Man, I forgot how goofy the 4e armor names were ;p


Thoughts on Barbarians, mostly parroting what others have said:

- With this and the spellsword class, I think we're seeing a definite power creep, and it's one that's already starting very early on.
- Lots of stuff here is poorly written, and I think there's one in particular we're ALL talking about. Even if you personally don't see a problem with it, it's pretty obvious that a lot of people do.
- One of the things we heard in 4e development was that races would be different but equal; an elf fighter and dwarf fighter would play very differently, but one wouldn't be inherently better then the other.

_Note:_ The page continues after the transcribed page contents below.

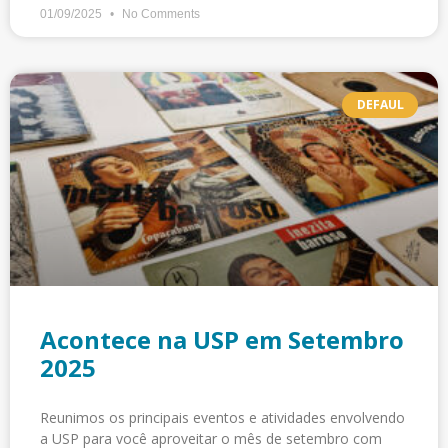
01/09/2025
No Comments
DEFAUL
Acontece na USP em Setembro
2025
Reunimos os principais eventos e atividades envolvendo
a USP para você aproveitar o mês de setembro com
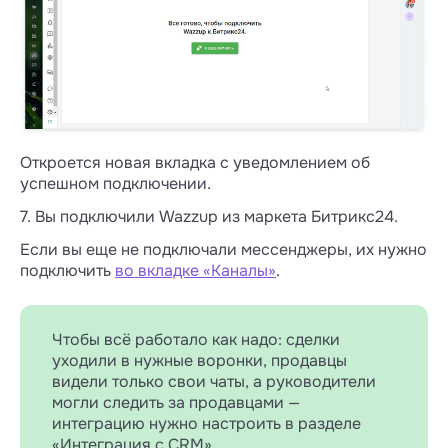
Откроется новая вкладка с уведомлением об
успешном подключении.
7. Вы подключили Wazzup из маркета Битрикс24.
Если вы еще не подключали мессенджеры, их нужно
подключить
во вкладке «Каналы»
.
Чтобы всё работало как надо: сделки
уходили в нужные воронки, продавцы
видели только свои чаты, а руководители
могли следить за продавцами —
интеграцию нужно настроить в разделе
«Интеграция с CRM».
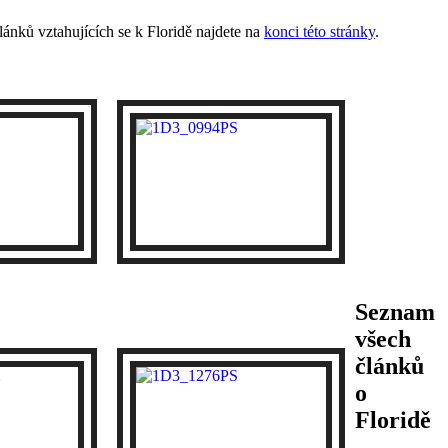
ánků vztahujících se k Floridě najdete na
konci této stránky
.
Seznam
všech
článků
o
Floridě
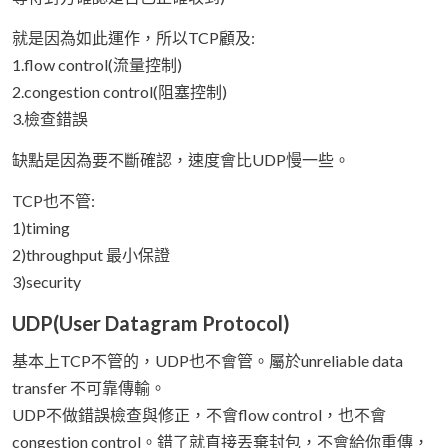
就是因為如此運作，所以TCP顧及:
1.flow control(流量控制)
2.congestion control(阻塞控制)
3.檢查錯誤
缺點是因為要不斷確認，速度會比UDP慢一些。
TCP也不管:
1)timing
2)throughput 最小保證
3)security
UDP(User Datagram Protocol)
基本上TCP不管的，UDP也不會管。屬於unreliable data
transfer 不可靠傳輸。
UDP不做錯誤檢查與修正，不會flow control，也不會
congestion control。錯了就直接丟棄封包，不會給你重傳，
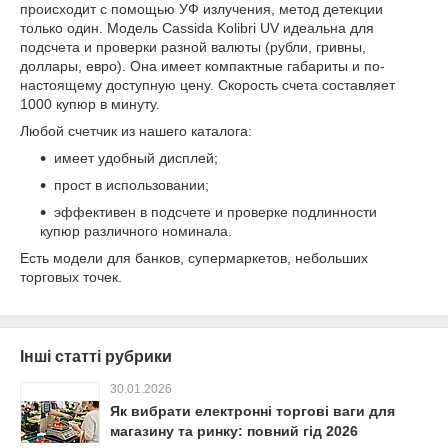
происходит с помощью УФ излучения, метод детекции
только один. Модель Cassida Kolibri UV идеальна для
подсчета и проверки разной валюты (рубли, гривны,
доллары, евро). Она имеет компактные габариты и по-
настоящему доступную цену. Скорость счета составляет
1000 купюр в минуту.
Любой счетчик из нашего каталога:
имеет удобный дисплей;
прост в использовании;
эффективен в подсчете и проверке подлинности
купюр различного номинала.
Есть модели для банков, супермаркетов, небольших
торговых точек.
Інші статті рубрики
30.01.2026
Як вибрати електронні торгові ваги для
магазину та ринку: повний гід 2026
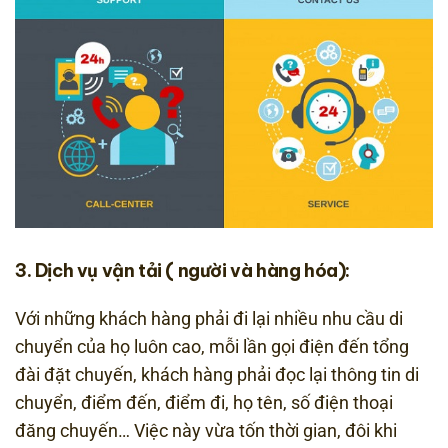
3. Dịch vụ vận tải ( người và hàng hóa):
Với những khách hàng phải đi lại nhiều nhu cầu di
chuyển của họ luôn cao, mỗi lần gọi điện đến tổng
đài đặt chuyến, khách hàng phải đọc lại thông tin di
chuyển, điểm đến, điểm đi, họ tên, số điện thoại
đăng chuyến… Việc này vừa tốn thời gian, đôi khi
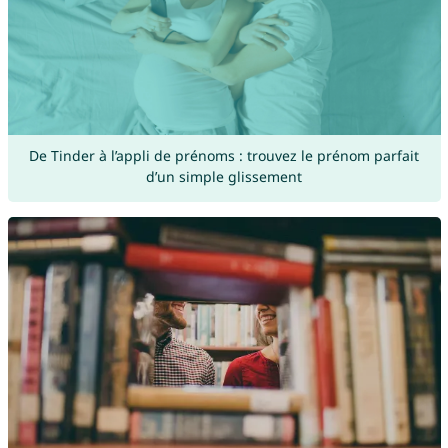
De Tinder à l’appli de prénoms : trouvez le prénom parfait
d’un simple glissement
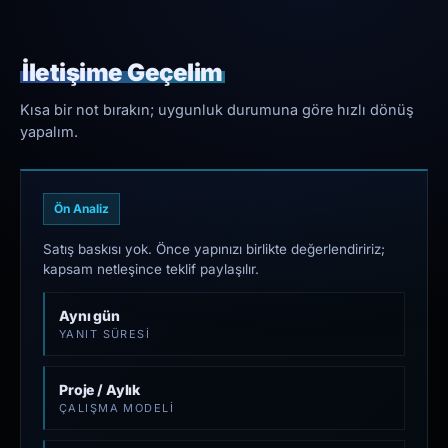
İletişime Geçelim
Kısa bir not bırakın; uygunluk durumuna göre hızlı dönüş
yapalım.
Ön Analiz
Satış baskısı yok. Önce yapınızı birlikte değerlendiririz;
kapsam netleşince teklif paylaşılır.
Aynı gün
YANIT SÜRESI
Proje / Aylık
ÇALIŞMA MODELI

I think this was mostly geared towards making the classes very MAD, which, in their defense, they were - at the least, classes would need have three main attributes, which would give a good racial diversity. I think barbarians break that though; they really don't need a lot of stats, at least from what we've seen so far, and as such there IS the problem of one master race for barbarians.
- Barbarians, due to chainmail, start off inherently with one less feat :p
 

Duelpersonality

First Post
4) Striker with defender hitpoints. I absolutely applaud this. I do NOT want the classes to become so straightjacketed by rules that we sacrifice good class design for conformity. This was the problem with monsters in 3e, writers found it hard to make good monsters that had to conform to the formula.

Now I'm not saying the barbarian is currently balanced with defender HP, but I'm sure it could be. But I do not want roles to become the tomb for good class design, and I'm pleased to see WOTC is willing to push the envelope a bit on this one.

Looking at it again you're right. I can certainly see where getting locked into one mindset for any rules design is going to be a bad thing.

I could get behind this for a barbarian, especially if they can somehow fix the chainmail issue. Perhaps a feature not unlike the armor restrictions that the tempest fighter has?

I would still prefer that raging be the barbarian's extra damage mechanic, kicking in an extra 2d6 once per round for a negative 2-4 defense penalty or something similar. I think that would effectively solve the armor issue all by itself and get the "easy to hit, hard to take down" effect they seem to be shooting for. You could still tack on the neat effects for the daily rages on top of that, but you have to keep raging to keep the effect.